There’s a lot riding on the clean up standard, which determines what’s entailed in addressing sulfolane groundwater contamination stemming from historic spills at the North pole refinery most recently operated by Flint Hills Resources. Little is known about health impacts of consuming sulfolane tainted water, and Alaska Department of Environmental Conservation Spill Prevention and Response Director Kristin Ryan says a federal agency has agreed to undertake a 2 year study.
Last year Flint Hills challenged a very conservative 14 parts per billion preliminary clean up level. The state promised a response by the end of 2014, and Flint Hill spokesman Jeff Cook says the company is disappointed with DEC’s decision to delay. He cites findings of a group of toxicologists the DEC assembled last year.

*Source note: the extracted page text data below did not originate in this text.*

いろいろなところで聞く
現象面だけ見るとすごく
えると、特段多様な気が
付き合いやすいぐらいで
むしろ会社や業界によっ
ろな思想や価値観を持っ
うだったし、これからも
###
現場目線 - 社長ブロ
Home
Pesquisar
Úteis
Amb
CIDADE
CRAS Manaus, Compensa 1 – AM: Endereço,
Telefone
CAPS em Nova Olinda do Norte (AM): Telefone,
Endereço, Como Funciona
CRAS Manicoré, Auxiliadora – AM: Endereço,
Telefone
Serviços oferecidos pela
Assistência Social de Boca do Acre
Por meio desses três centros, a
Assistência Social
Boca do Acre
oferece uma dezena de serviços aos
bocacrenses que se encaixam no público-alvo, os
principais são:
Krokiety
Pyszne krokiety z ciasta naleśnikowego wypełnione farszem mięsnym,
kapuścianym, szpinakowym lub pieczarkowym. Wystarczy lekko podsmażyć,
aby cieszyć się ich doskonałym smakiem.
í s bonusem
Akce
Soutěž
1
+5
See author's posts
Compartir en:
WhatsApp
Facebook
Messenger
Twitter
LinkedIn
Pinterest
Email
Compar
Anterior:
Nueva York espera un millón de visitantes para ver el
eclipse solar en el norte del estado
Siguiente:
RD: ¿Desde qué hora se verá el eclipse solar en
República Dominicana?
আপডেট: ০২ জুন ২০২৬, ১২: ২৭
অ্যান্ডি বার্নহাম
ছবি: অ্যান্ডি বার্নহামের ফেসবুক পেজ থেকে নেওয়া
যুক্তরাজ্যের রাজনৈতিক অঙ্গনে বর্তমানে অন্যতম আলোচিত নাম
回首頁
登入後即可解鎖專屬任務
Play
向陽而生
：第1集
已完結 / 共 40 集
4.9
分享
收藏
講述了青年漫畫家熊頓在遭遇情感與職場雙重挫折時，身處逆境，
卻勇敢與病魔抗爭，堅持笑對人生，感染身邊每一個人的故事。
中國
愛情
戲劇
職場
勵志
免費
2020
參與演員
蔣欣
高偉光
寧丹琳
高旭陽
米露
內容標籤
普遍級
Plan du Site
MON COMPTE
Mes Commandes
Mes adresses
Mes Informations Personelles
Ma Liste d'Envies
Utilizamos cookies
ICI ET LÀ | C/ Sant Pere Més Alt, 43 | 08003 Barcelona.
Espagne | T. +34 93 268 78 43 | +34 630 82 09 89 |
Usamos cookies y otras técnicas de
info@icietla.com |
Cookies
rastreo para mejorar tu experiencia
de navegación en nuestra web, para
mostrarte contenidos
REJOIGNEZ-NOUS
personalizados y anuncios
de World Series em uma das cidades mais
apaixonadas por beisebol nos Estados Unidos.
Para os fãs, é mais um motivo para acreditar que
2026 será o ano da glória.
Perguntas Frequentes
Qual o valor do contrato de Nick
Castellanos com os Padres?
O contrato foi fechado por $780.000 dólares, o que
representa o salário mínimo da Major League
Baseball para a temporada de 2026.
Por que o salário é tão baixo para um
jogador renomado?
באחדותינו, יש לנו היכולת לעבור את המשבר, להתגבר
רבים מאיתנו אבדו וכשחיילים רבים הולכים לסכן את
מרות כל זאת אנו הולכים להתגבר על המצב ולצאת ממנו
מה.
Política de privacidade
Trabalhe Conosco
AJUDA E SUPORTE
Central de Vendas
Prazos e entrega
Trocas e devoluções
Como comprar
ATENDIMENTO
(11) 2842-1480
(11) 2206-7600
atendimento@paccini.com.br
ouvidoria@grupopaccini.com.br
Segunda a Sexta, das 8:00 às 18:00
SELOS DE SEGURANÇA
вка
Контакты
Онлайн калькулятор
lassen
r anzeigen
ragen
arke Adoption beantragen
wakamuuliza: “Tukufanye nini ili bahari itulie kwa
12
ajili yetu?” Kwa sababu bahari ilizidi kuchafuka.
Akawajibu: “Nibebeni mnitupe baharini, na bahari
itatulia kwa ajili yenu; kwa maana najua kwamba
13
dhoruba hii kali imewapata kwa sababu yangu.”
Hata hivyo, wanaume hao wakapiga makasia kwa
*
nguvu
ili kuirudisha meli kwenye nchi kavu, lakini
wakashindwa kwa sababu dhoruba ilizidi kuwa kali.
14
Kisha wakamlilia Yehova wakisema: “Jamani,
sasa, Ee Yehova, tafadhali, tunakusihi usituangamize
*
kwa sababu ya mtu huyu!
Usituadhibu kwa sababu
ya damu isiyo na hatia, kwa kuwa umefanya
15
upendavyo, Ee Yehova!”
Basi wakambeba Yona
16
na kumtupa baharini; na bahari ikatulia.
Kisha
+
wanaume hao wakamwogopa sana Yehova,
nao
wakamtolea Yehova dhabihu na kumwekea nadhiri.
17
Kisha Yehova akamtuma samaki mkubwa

There’s been no laboratory research on long term health impacts of drinking sulfolane tainted water. The DEC’s Ryan says the two-year federal study will employ animal testing.
About 1,500 people living on North Pole area properties where wells have tested positive for sulfolane contamination have been provided alternative water sources by Flint Hills. The company stopped operating the refinery last year citing costs related to the sulfolane issue as one of the reasons. Flint Hills, former refinery owner Williams and the state are embroiled in legal wrangling over responsibility for the contamination.